Comment payer moins d’impôts de manière solidaire et productive ? Jérôme Devaud, Directeur Général Délégué chez Inter Invest, a été interviewé par Les Echos lors de leur émission Patrimoine. Le sujet évoqué était la réduction d'impôt obtenue avec un investissement effectué en Outre-mer dans le cadre de la loi Girardin. Il a abordé les principales questions liées aux montages en loi Girardin (le mécanisme, le plafonnement, la rentabilité, la réglementation ainsi que les risques) et met en avant l’importance du choix d’un opérateur de qualité.

Payer moins d’impôts en soutenant la France d’Outre-mer

La loi Girardin est une incitation fiscale au financement de projets industriels et immobiliers dans les départements et régions d’Outre-mer : pour payer moins d’impôts, un contribuable métropolitain peut investir dans une opération Girardin qui consiste à financer un projet productif ou immobilier social dans les DOM-TOM.

Le contribuable investisseur métropolitain participant au financement de l’acquisition d’un matériel industriel par une PME ou au financement de la construction de logements sociaux en Outre-mer bénéficiera d’une réduction de son impôt sur le revenu dès l’année suivante.

Interview de notre Directeur Général Délégué avec Les Echos

Les Echos : Jérôme Devaud, bonjour. Vous êtes directeur chez Inter Invest. Alors nous sommes dans une période où les contribuables recherchent des solutions de défiscalisation. Parmi ces solutions on a la loi Girardin Industriel : en quoi consiste la niche fiscale Girardin Industriel ?

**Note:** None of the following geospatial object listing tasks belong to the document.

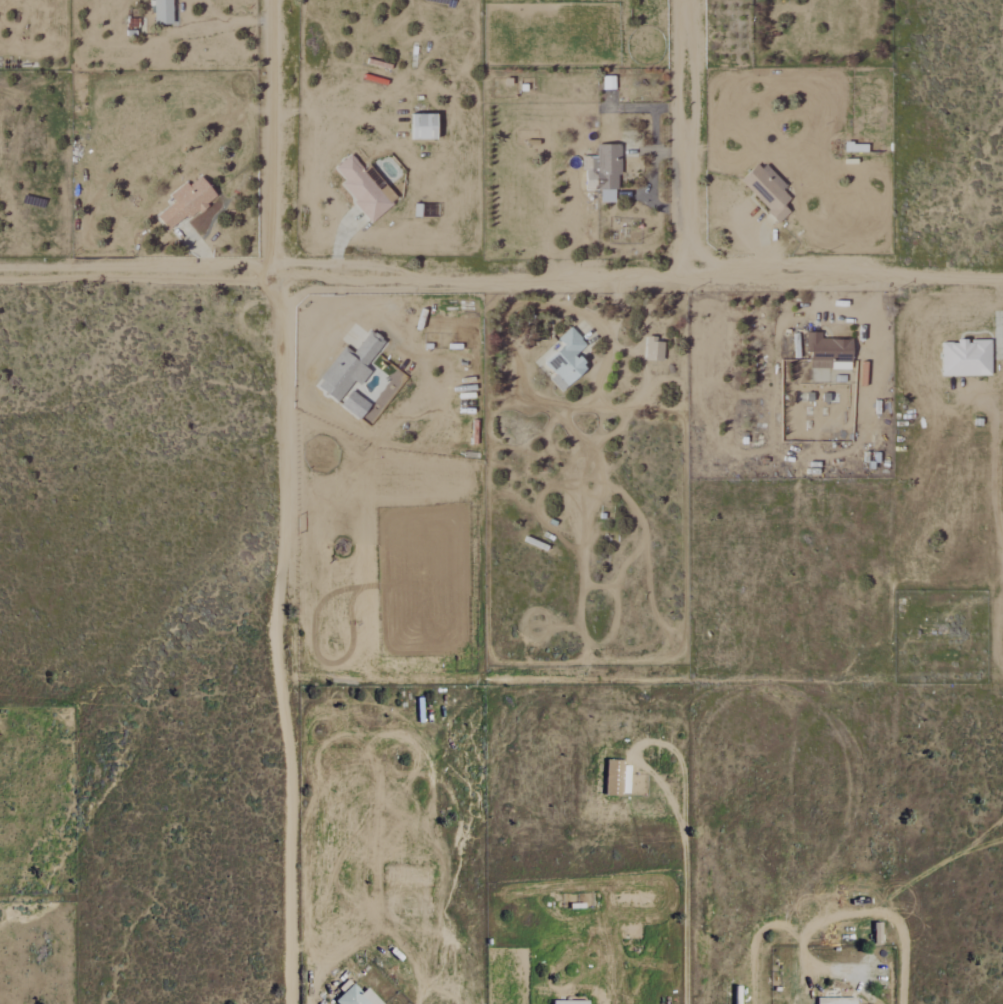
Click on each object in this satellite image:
building: (164, 12)
road: (219, 24)
building: (610, 83)
building: (426, 127)
road: (681, 135)
road: (270, 136)
building: (857, 148)
building: (605, 173)
building: (365, 190)
building: (768, 191)
building: (192, 206)
road: (754, 245)
road: (501, 272)
building: (656, 350)
building: (829, 350)
building: (968, 359)
building: (568, 361)
building: (351, 367)
building: (820, 376)
road: (595, 380)
road: (984, 388)
building: (357, 405)
road: (279, 637)
road: (648, 741)
building: (619, 778)
road: (683, 913)
road: (830, 914)
building: (359, 997)
building: (839, 1000)
building: (573, 1002)

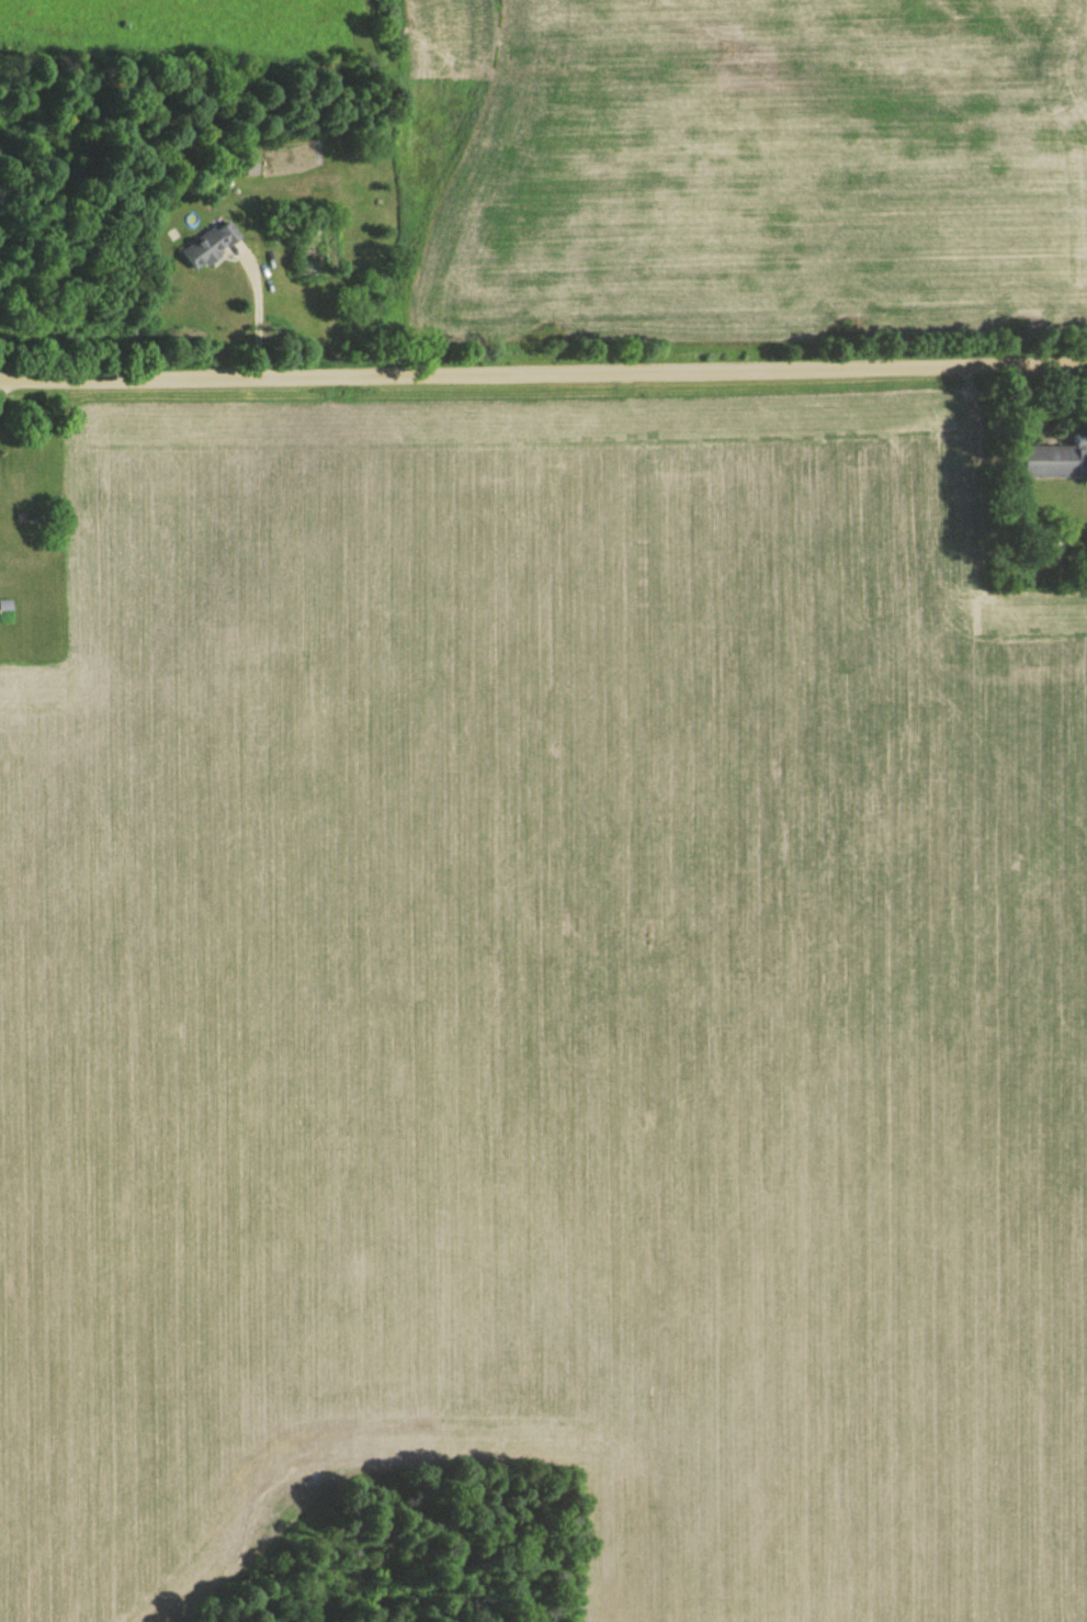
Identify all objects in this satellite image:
building: (209, 247)
building: (309, 249)
road: (543, 372)
building: (1054, 462)

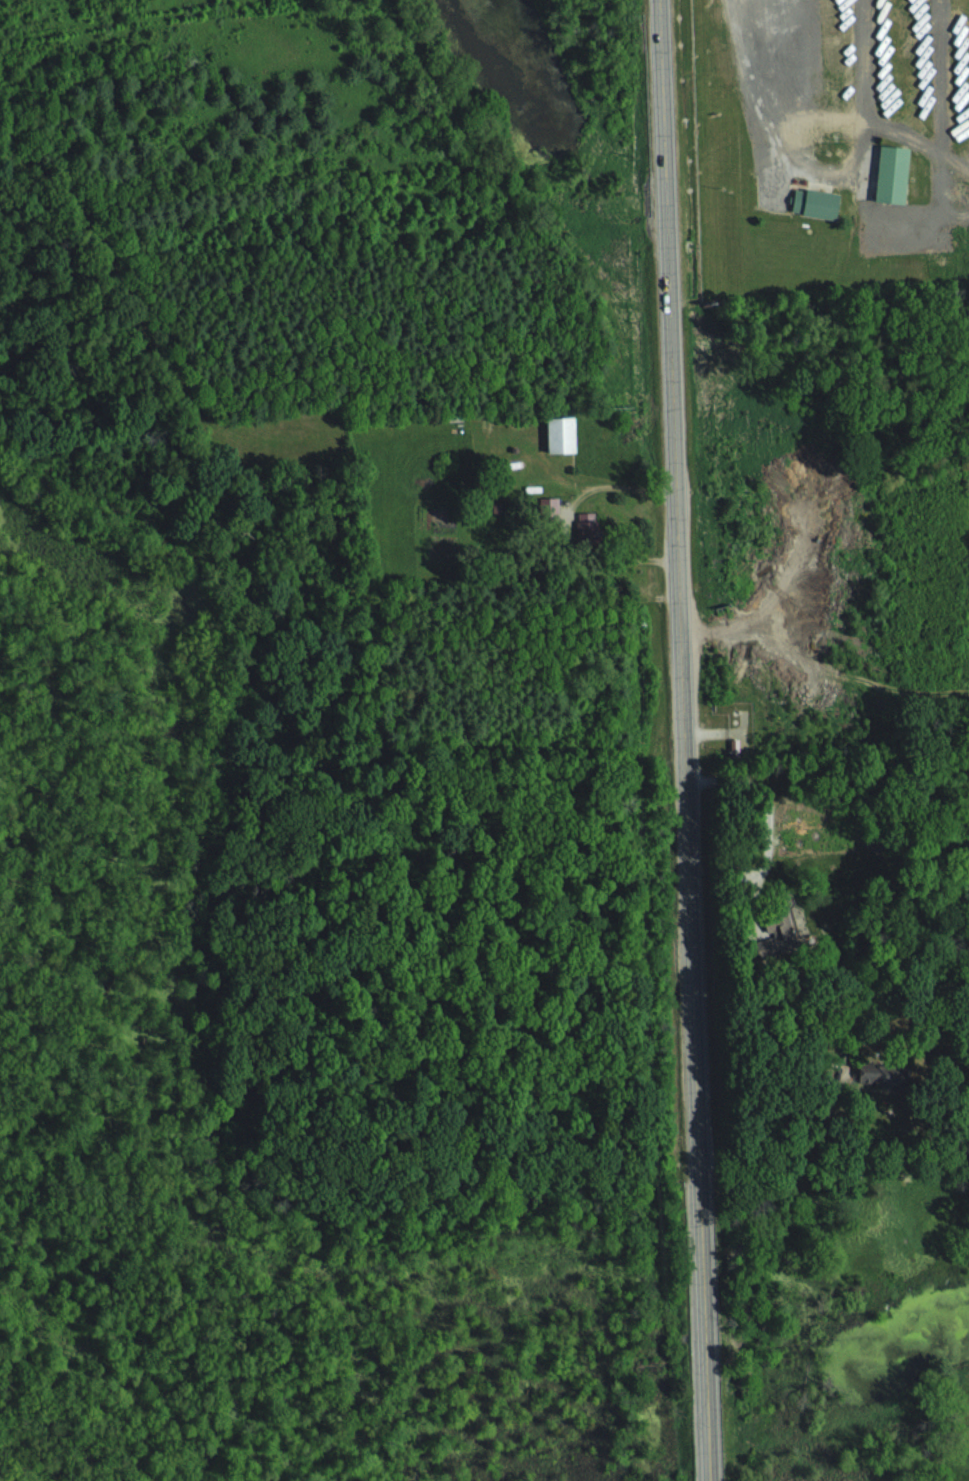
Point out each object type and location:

Jérôme Devaud : La Loi Girardin industriel et son pendant immobilier, le Girardin logement social, est un dispositif légal qui permet aux particuliers résidents fiscaux français de participer au financement de l’économie de nos TOM en contrepartie de quoi ils vont bénéficier d’une réduction de leur impôt sur le revenu dès l’année qui suit leur investissement : on parle du principe du « one-shot ». L’investissement Girardin est un investissement dans l’économie réelle puisqu’il va pouvoir financer des projets industriels. C’est également un investissement solidaire, responsable qui va permettre au contribuable de financer des projets en logements sociaux qui manquent cruellement dans les DOM TOM.

 

LE : En contrepartie de quoi l’investisseur va avoir le droit à un avantage fiscal ?

JD : Un avantage fiscal qui est formalisé via une réduction  d’impôt sur le revenu avec une spécificité toute particulière au dispositif Girardin : cet avantage fiscal est partagé entre le contribuable et les sociétés qu’il contribue à financer qui vont ainsi pouvoir acquérir un matériel neuf ou un programme immobilier en logement social  avec une décote sur les prix, l’avantage étant rétrocédé selon un minimum fixé par la loi.

 

LE : A combien se monte cet avantage fiscal et est ce qu’il est plafonné par les 10 000 euros ?

JD : Alors non il n’est pas soumis à ce fameux plafonnement des 10 000 euros, il bénéficie d’un traitement tout à fait particulier avec un plafond spécifique à 18 000 euros. Mais ce plafond de 18000 euros tient compte comme on vient de le voir de cet avantage fiscal rétrocédé aux sociétés dans les Dom Tom.  

L’investisseur va alors pouvoir bénéficier d’une réduction d’impôt allant jusqu’à 49909 euros s’il contribue à financer des projets industriels voire même 60 000 euros s’il contribue à financer des programmes immobiliers en logement social.

 

LE : Donc une réduction d’impôt tout à fait intéressante… mais avant de souscrire n’y a-t-il pas des précautions à prendre lorsqu’on investit dans les DOM TOM où l’on ne s’est pas forcément rendu soi-même ?

JD : Bien sûr il y  a des précautions à prendre : c’est un investissement qui confère à l’investisseur une rentabilité au-delà des 10% et donc en contrepartie de quoi il y a un certain niveau de risque.

Il convient d’analyser d’une part la qualité du monteur puis la qualité du montage et enfin les différentes garanties proposées. Au niveau du monteur il s’agit de se renseigner sur l’historique, sur l’expérience du monteur : une simple recherche sur internet permet d’identifier rapidement les monteurs qui ont connu quelques difficultés. Il faut également vérifier que ce monteur va respecter la nouvelle réglementation puisque c’est une profession qui devient fortement réglementée. D’ailleurs un décret est venu préciser cette réglementation en février 2015.

 

Enfin de notre point de vue il est absolument nécessaire d’être implanté dans les DOM et dans les TOM pour monter les opérations en relation avec les différents acteurs économiques locaux et assurer leur suivi pendant 5 ans.